Graph-based fraud analysis using the Elliptic++ dataset (Elmougy et al., 2023) constructs four interlinked graph types: transaction-to-transaction, address-to-address, address-transaction, and user entity graphs. Random Forests with ensemble refinement yield precision near 99% for transactions and over 92% for address-level actor detection. Temporal splitting of data ensures generalization; feature importance analysis and subgraph visualization support explainable anti-money laundering and anomaly investigations.

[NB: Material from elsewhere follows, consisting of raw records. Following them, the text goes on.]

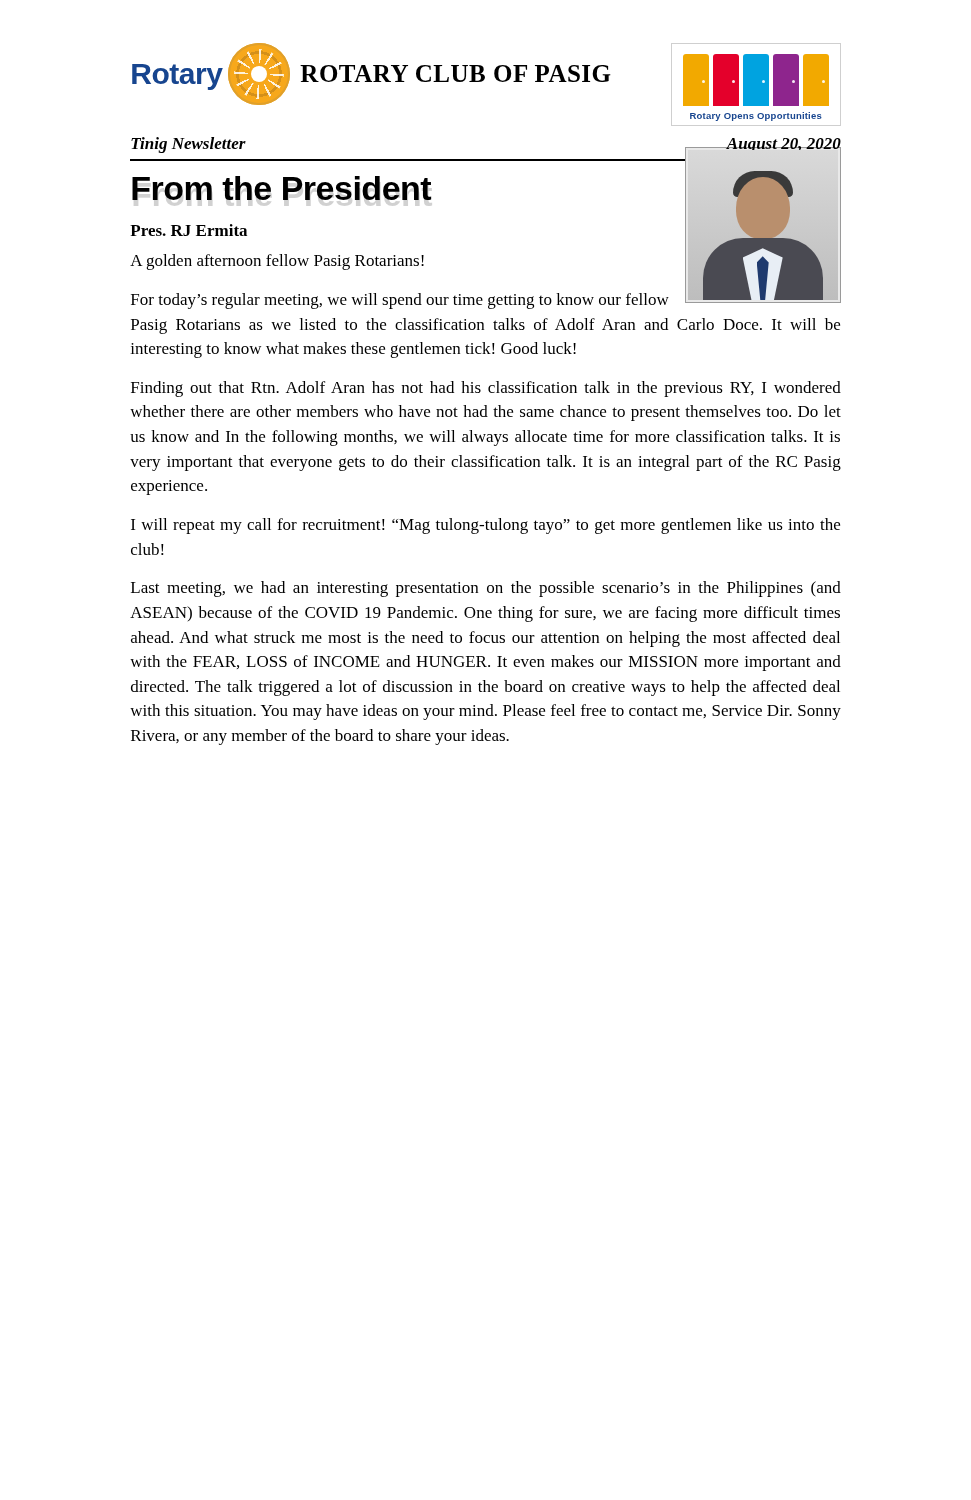Rotary ROTARY CLUB OF PASIG
Rotary Opens Opportunities
Tinig Newsletter August 20, 2020
From the President From the President
Pres. RJ Ermita
A golden afternoon fellow Pasig Rotarians!
For today’s regular meeting, we will spend our time getting to know our fellow Pasig Rotarians as we listed to the classification talks of Adolf Aran and Carlo Doce. It will be interesting to know what makes these gentlemen tick! Good luck!
Finding out that Rtn. Adolf Aran has not had his classification talk in the previous RY, I wondered whether there are other members who have not had the same chance to present themselves too. Do let us know and In the following months, we will always allocate time for more classification talks. It is very important that everyone gets to do their classification talk. It is an integral part of the RC Pasig experience.
I will repeat my call for recruitment! “Mag tulong-tulong tayo” to get more gentlemen like us into the club!
Last meeting, we had an interesting presentation on the possible scenario’s in the Philippines (and ASEAN) because of the COVID 19 Pandemic. One thing for sure, we are facing more difficult times ahead. And what struck me most is the need to focus our attention on helping the most affected deal with the FEAR, LOSS of INCOME and HUNGER. It even makes our MISSION more important and directed. The talk triggered a lot of discussion in the board on creative ways to help the affected deal with this situation. You may have ideas on your mind. Please feel free to contact me, Service Dir. Sonny Rivera, or any member of the board to share your ideas.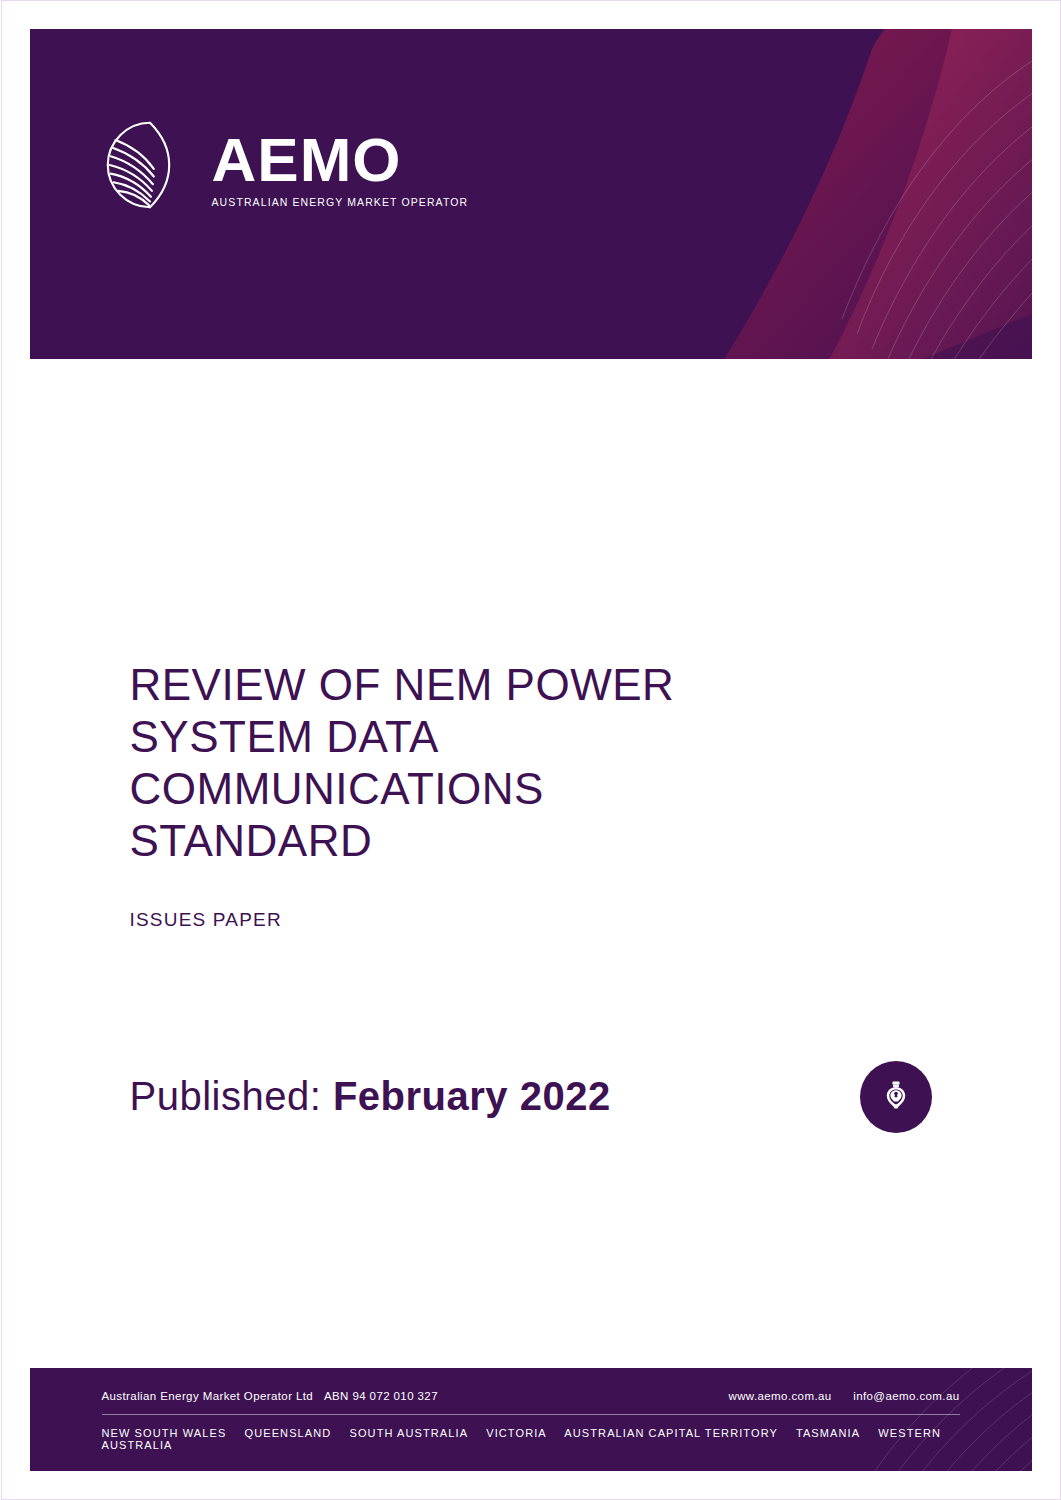AEMO
AUSTRALIAN ENERGY MARKET OPERATOR
Review of NEM Power System Data Communications Standard
Issues Paper
Published: February 2022
Australian Energy Market Operator Ltd ABN 94 072 010 327
www.aemo.com.au info@aemo.com.au
NEW SOUTH WALES QUEENSLAND SOUTH AUSTRALIA VICTORIA AUSTRALIAN CAPITAL TERRITORY TASMANIA WESTERN AUSTRALIA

6. Scalability, Fee Estimation, and Protocol Features

Transaction size estimation libraries, notably libtxsize (Hofmann, 2021), analytically model the byte, vbyte, and weight requirements for all input/output/witness types, supporting legacy, SegWit, and anticipated Taproot formats. Empirical validation demonstrates close alignment between modeled and observed sizes, and formulas such as $W_\text{size} = 72.5m + 34n + 6$ (for multisig SegWit) or 66 bytes for Taproot key-path provide inputs for block simulation models.

Block size, transaction count, and average fee per transaction are variable over time, with clear weekday/weekend effects and sensitivity to mempool congestion (Gebraselase et al., 2021). While ARIMA/NARX models can predict aggregate block properties with low MAE/RMSE, confirmation times and inter-block generation intervals follow exponential (memoryless) distributions, limiting predictive power. Miner classification is feasible for unique pools (e.g., F2Pool) via boosted decision trees.

7. Comparative Data Models and Systemic Security

Bitcoin’s public permissionless model distinguishes itself from private permissioned ledgers by enabling unrestricted read-write access, cryptographic and economic consensus, and native auditability (McGinn et al., 2018). The open data architecture underpins coordinated community defenses against DoS and transaction-spam anomalies—atypical structures (worm signatures, high out-degree/in-degree nodes) are detected via graph-based anomaly metrics.

Scaling remains inherently challenging: every participant must validate global transactions and block size limits cap raw throughput. Permissioned chains can optimize performance and confidentiality at the expense of analytical transparency and forensic capability.

Conclusion

Between 2020 and 2024, Bitcoin transaction data exhibits:

Persistent centralization and log-normal wealth distributions with heterogeneous behavioral regimes.
Stable, mature network metrics alongside heavy-tailed degree distributions and core-periphery structural patterns.
Reproducible, open datasets and high-fidelity graph models enabling forensic, econometric, and scalability analyses.
Enduring trade-offs between transparency, scalability, and confidentiality in system design.

These findings drive ongoing research in blockchain analytics, institutional adoption, forensic investigation, and the long-term sustainability and decentralization of the Bitcoin ecosystem.